WHAT YOU WILL DO. Render the lines from the line with "kingdom: Plantae" to the line with "scientific name: Polytrichum piliferum", both included, as a Markdown table with the columns No. and Entry. Give each line a number and omit blank lines.

##### PROVIDED RECORDS

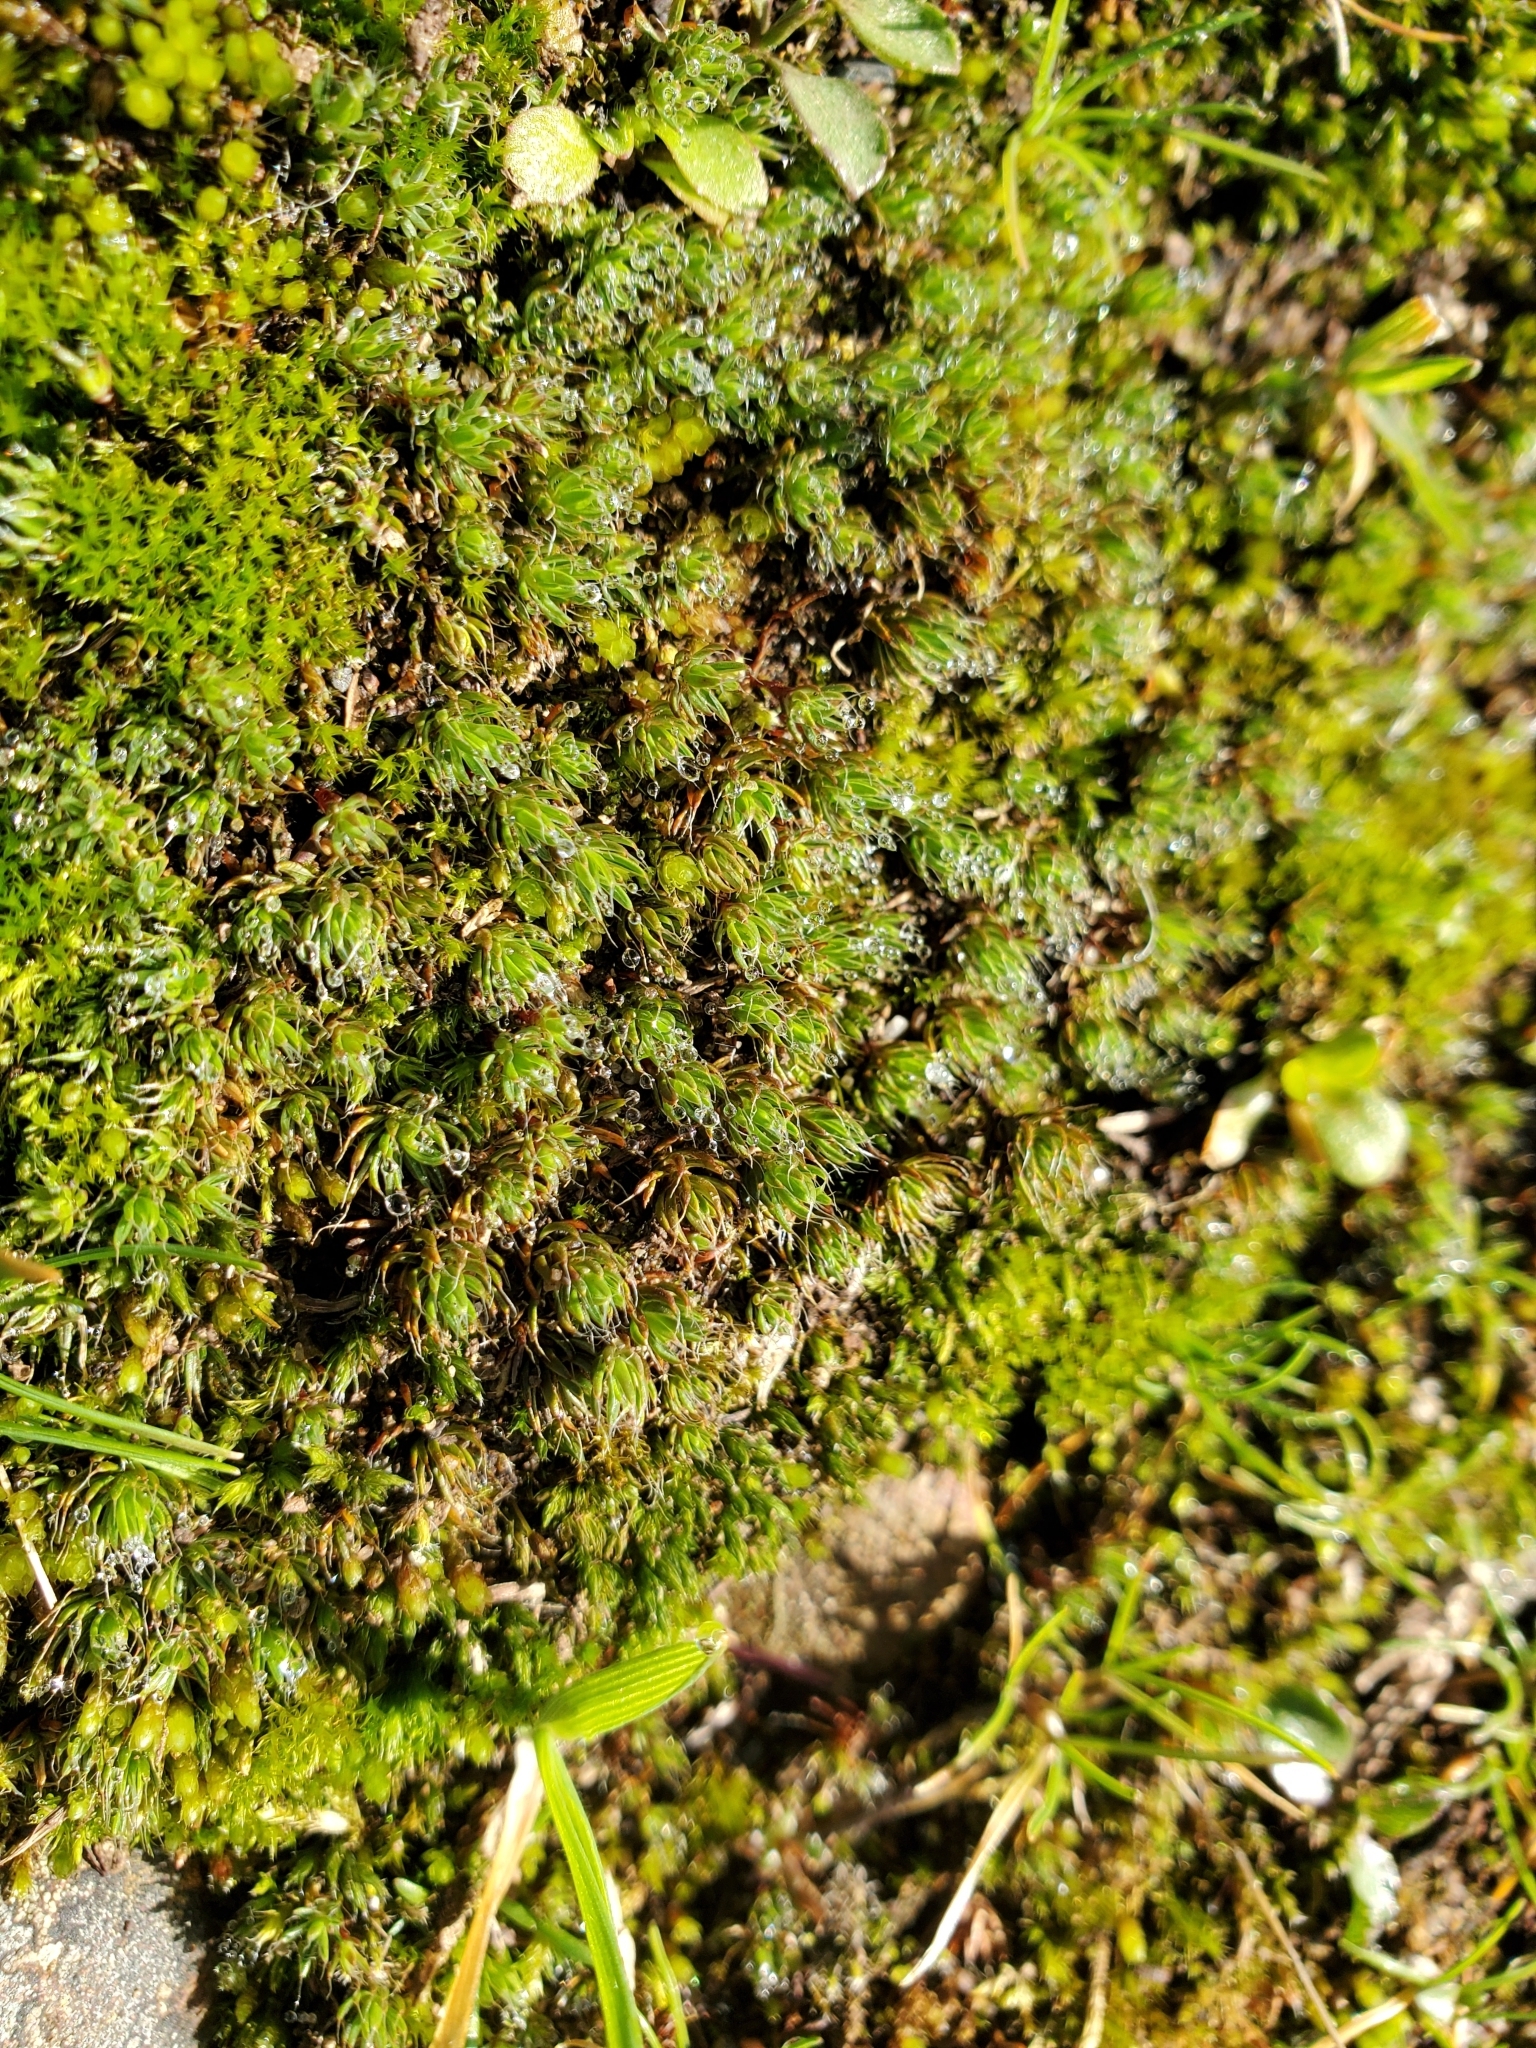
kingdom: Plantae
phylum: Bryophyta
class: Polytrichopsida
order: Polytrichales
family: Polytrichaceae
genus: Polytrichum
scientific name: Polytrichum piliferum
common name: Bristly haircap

##########
##### PROVIDED RECORDS

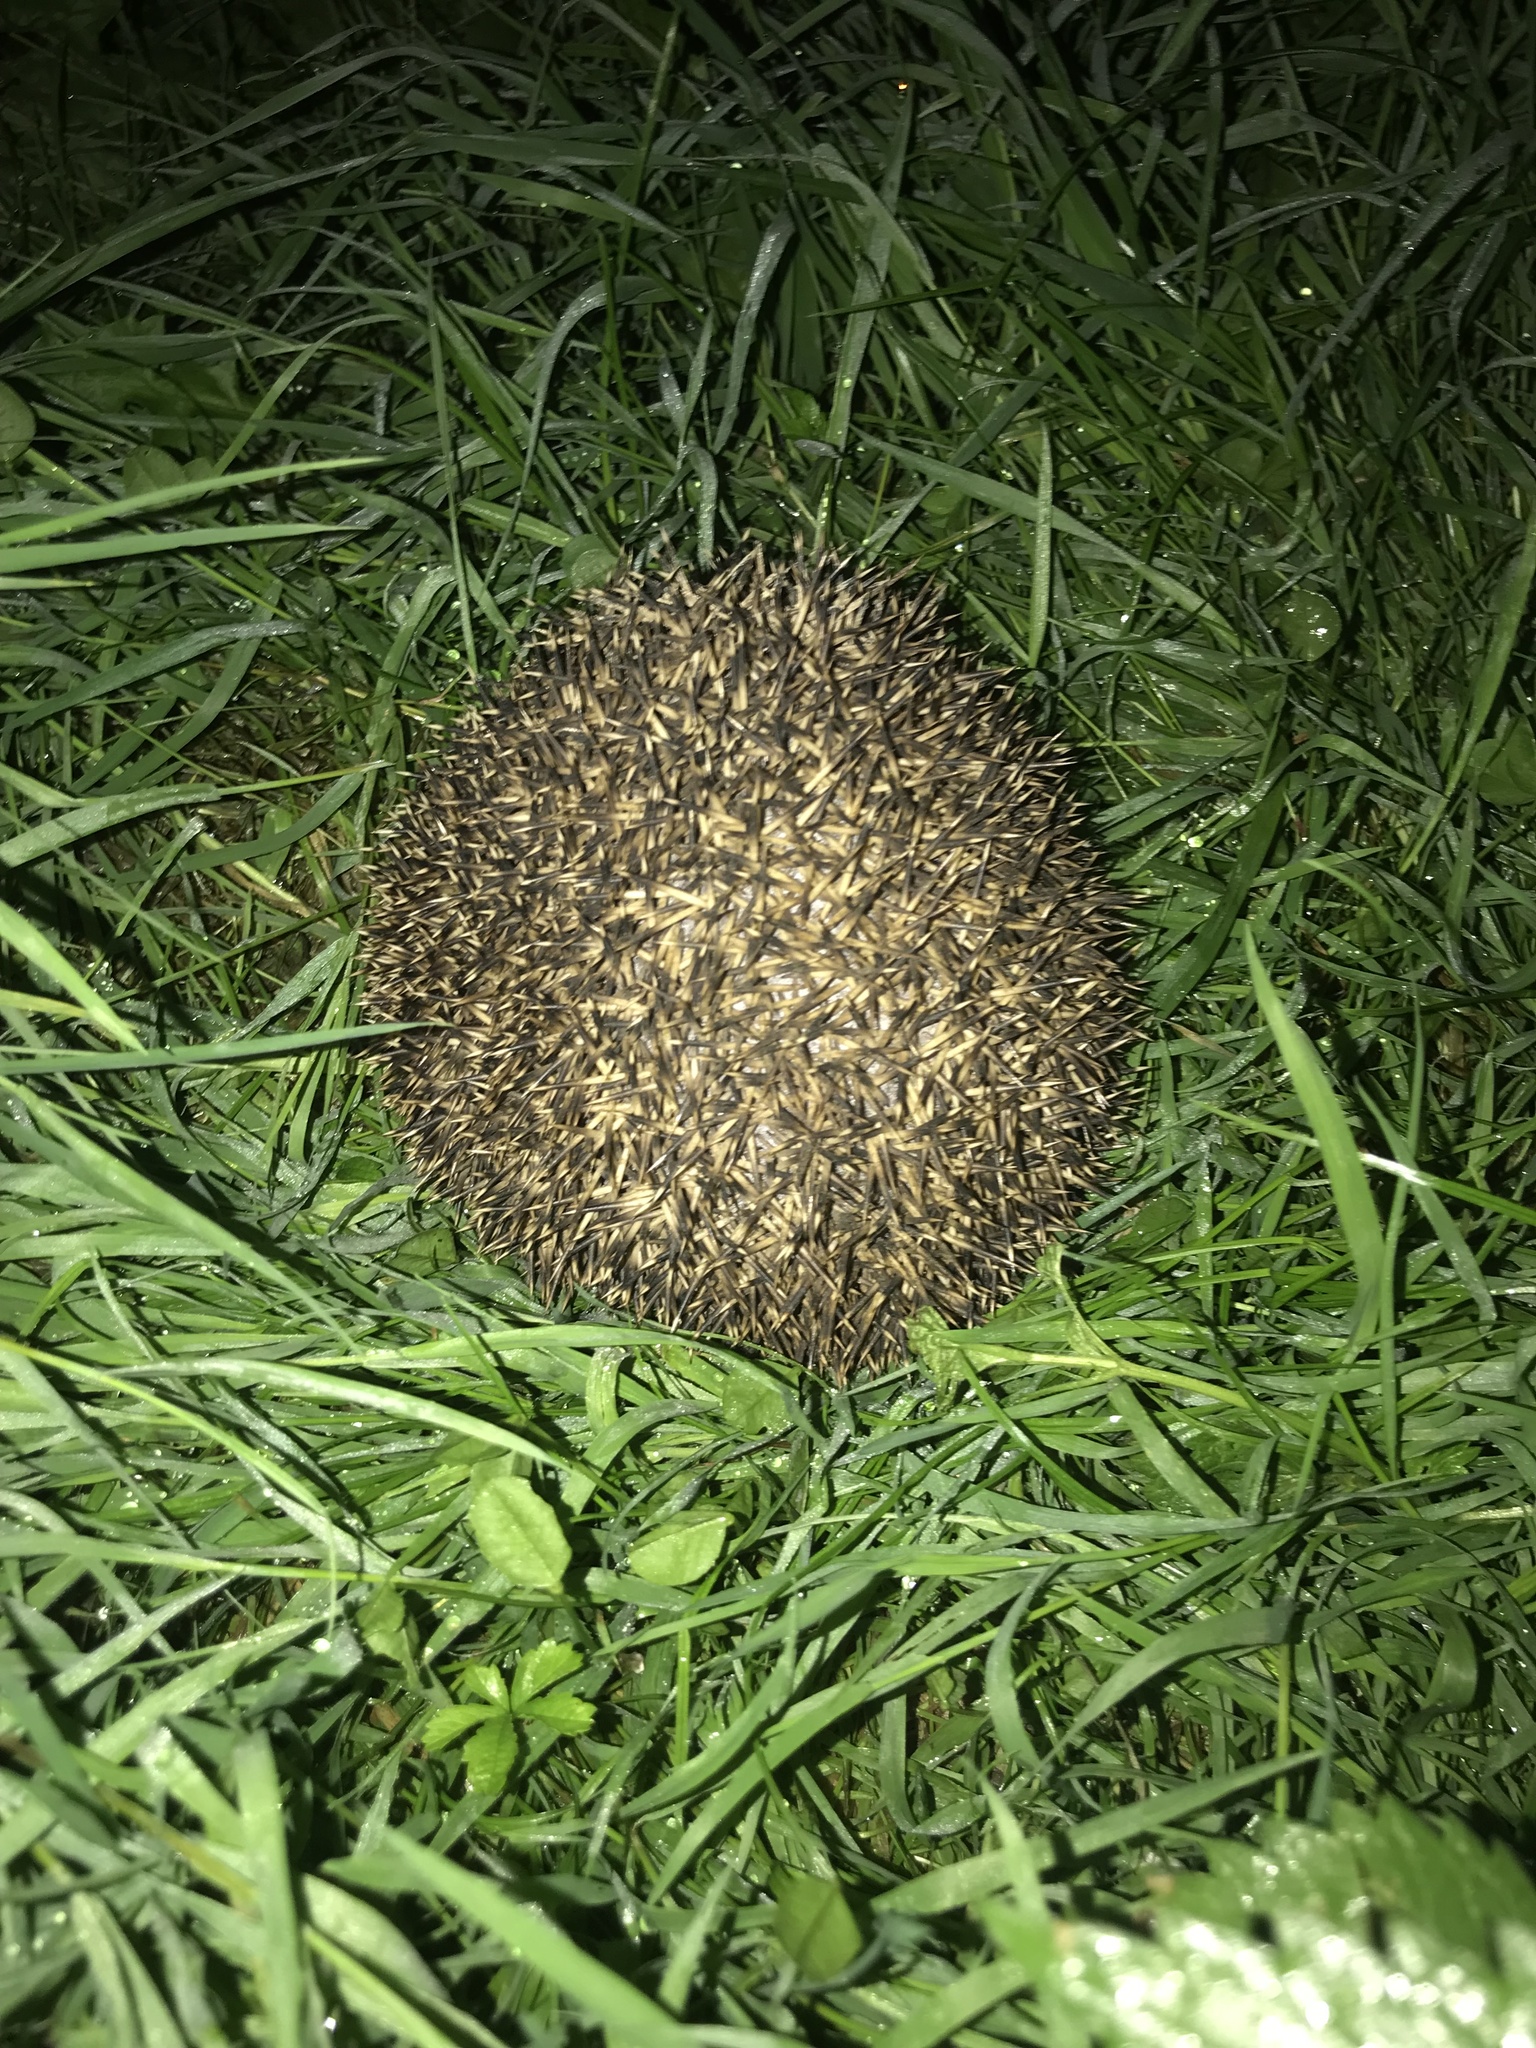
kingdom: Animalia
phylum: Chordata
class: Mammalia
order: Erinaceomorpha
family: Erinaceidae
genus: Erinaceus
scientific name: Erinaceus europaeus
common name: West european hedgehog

##########

SOLUTION.
| No. | Entry |
|---|---|
| 1 | kingdom: Plantae |
| 2 | phylum: Bryophyta |
| 3 | class: Polytrichopsida |
| 4 | order: Polytrichales |
| 5 | family: Polytrichaceae |
| 6 | genus: Polytrichum |
| 7 | scientific name: Polytrichum piliferum |